AFTER ADAM AND EVE ate the forbidden fruit, God came strolling through the cool of the day and asked them two questions: "Where are you?" and "What is this that you have done?" Psychotherapists, psychologists, psychiatrists, and the like have been asking the same ones ever since.

"Where are you?" lays bare the present. They are in hiding, that's where they are. What is it they want to hide? From whom do they want to hide it? What does it cost them to hide it? Why are they so unhappy with things as they are that they are trying to conceal it from the world by hiding, and from themselves by covering their nakedness with aprons?

"What is this that you have done?" lays bare the past. What did they do to get this way? What did they hope would happen by doing it? What did they fear would happen? What did the serpent do? What was it that made them so ashamed?

God is described as cursing them then, but in view of his actions at the end of the story and right on through the end of the New Testament, it seems less a matter of vindictively inflicting them with the consequences than of honestly confronting them with the consequences. Because of who they are and what they have done, this is the result. There is no undoing it. There is no going back to the garden.

• _Data to examine_:

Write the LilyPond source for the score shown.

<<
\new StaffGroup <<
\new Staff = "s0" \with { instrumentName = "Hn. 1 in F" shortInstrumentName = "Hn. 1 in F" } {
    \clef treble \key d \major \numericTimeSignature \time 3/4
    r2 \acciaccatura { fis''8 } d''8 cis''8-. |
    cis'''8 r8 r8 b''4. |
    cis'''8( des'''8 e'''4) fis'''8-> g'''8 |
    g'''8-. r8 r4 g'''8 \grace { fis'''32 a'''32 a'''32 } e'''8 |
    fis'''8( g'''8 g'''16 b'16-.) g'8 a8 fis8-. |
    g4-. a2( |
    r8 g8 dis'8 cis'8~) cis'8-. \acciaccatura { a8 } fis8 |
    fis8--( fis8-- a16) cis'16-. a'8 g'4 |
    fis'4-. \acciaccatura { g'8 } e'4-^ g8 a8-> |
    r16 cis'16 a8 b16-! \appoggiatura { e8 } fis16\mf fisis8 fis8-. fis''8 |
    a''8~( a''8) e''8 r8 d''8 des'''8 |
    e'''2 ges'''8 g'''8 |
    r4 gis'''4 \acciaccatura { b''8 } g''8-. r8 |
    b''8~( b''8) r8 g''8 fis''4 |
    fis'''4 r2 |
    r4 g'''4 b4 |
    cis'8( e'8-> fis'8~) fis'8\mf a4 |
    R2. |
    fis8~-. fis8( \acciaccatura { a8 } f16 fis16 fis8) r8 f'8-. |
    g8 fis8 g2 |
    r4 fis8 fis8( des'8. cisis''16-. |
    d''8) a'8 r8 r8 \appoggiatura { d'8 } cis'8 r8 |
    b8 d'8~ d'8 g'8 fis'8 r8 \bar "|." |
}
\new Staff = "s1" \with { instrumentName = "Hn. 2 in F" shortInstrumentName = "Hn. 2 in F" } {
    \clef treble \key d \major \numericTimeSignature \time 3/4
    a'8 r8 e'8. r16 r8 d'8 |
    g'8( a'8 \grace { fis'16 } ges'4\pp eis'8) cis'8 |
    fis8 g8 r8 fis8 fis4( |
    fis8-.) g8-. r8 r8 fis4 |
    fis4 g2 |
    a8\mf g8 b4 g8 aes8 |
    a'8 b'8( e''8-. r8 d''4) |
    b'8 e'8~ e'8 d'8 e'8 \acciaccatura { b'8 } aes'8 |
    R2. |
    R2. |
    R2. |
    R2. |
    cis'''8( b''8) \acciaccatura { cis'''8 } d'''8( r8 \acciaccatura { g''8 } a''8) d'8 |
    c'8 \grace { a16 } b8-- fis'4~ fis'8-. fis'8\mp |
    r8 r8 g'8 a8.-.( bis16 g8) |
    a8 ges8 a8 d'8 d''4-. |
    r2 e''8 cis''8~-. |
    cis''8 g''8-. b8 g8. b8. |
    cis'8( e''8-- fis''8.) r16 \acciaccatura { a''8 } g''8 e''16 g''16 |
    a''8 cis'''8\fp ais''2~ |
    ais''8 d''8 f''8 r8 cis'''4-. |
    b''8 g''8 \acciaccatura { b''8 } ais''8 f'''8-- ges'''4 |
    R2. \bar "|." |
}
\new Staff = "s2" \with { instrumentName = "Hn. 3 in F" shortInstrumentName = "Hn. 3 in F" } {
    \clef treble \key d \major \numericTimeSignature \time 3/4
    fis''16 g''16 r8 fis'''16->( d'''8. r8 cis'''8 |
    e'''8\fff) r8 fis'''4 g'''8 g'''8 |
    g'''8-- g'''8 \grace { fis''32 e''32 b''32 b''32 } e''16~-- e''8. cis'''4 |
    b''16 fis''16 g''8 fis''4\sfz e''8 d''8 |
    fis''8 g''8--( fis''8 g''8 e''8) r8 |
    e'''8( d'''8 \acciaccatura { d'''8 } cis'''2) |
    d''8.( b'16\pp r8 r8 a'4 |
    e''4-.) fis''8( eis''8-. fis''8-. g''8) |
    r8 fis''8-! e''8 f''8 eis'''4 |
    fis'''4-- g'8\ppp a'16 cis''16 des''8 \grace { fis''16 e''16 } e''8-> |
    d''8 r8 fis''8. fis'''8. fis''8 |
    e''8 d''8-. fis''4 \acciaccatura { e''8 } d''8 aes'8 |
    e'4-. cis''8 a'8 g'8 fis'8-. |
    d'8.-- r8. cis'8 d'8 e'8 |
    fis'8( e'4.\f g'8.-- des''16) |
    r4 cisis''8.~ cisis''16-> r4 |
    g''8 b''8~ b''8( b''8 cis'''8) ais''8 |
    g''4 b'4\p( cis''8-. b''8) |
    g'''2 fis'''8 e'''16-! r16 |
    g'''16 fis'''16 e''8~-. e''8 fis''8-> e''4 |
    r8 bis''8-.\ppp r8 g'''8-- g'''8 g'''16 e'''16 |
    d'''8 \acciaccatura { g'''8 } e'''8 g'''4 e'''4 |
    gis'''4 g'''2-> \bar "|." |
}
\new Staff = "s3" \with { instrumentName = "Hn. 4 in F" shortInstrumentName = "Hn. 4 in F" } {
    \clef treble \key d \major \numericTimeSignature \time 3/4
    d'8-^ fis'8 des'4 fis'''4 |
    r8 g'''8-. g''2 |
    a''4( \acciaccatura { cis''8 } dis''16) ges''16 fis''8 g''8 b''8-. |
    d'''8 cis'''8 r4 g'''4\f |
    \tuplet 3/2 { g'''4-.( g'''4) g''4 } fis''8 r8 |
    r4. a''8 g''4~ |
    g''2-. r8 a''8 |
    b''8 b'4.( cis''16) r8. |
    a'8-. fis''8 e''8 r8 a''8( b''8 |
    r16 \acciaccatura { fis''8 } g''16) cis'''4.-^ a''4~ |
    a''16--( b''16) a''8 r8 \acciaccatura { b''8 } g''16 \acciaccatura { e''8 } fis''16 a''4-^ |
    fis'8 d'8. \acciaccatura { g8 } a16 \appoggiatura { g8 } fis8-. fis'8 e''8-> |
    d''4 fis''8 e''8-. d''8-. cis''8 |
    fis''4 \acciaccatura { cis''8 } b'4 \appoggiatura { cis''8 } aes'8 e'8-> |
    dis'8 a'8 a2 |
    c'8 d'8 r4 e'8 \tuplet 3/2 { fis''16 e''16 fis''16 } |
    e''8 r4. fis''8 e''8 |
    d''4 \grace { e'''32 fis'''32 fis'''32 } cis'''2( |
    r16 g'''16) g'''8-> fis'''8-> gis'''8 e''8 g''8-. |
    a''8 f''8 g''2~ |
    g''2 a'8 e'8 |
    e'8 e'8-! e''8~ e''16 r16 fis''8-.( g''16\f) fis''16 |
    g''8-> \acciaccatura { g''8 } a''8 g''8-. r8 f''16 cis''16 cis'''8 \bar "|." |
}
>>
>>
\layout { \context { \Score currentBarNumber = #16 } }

• _What is expected_:
Carry on the passage about God's two questions to Adam and Eve, picking up after "There is no going back to the garden." The items are separate material and have nothing to do with the passage on Adam and Eve.

• _Answer box_:
But then comes the end of the story, where God with his own hands makes them garments of skins and clothes them. It is the most moving part of the story. They can't go back, but they can go forward clothed in a new way—clothed, that is, not in the sense of having their old defenses again, behind which to hide who they are and what they have done, but in the sense of having a new understanding of who they are and a new strength to draw on for what lies before them to do now.

Many therapists wouldn't touch biblical teachings with a ten-foot pole, but in their own way, and at their best, they are often following them.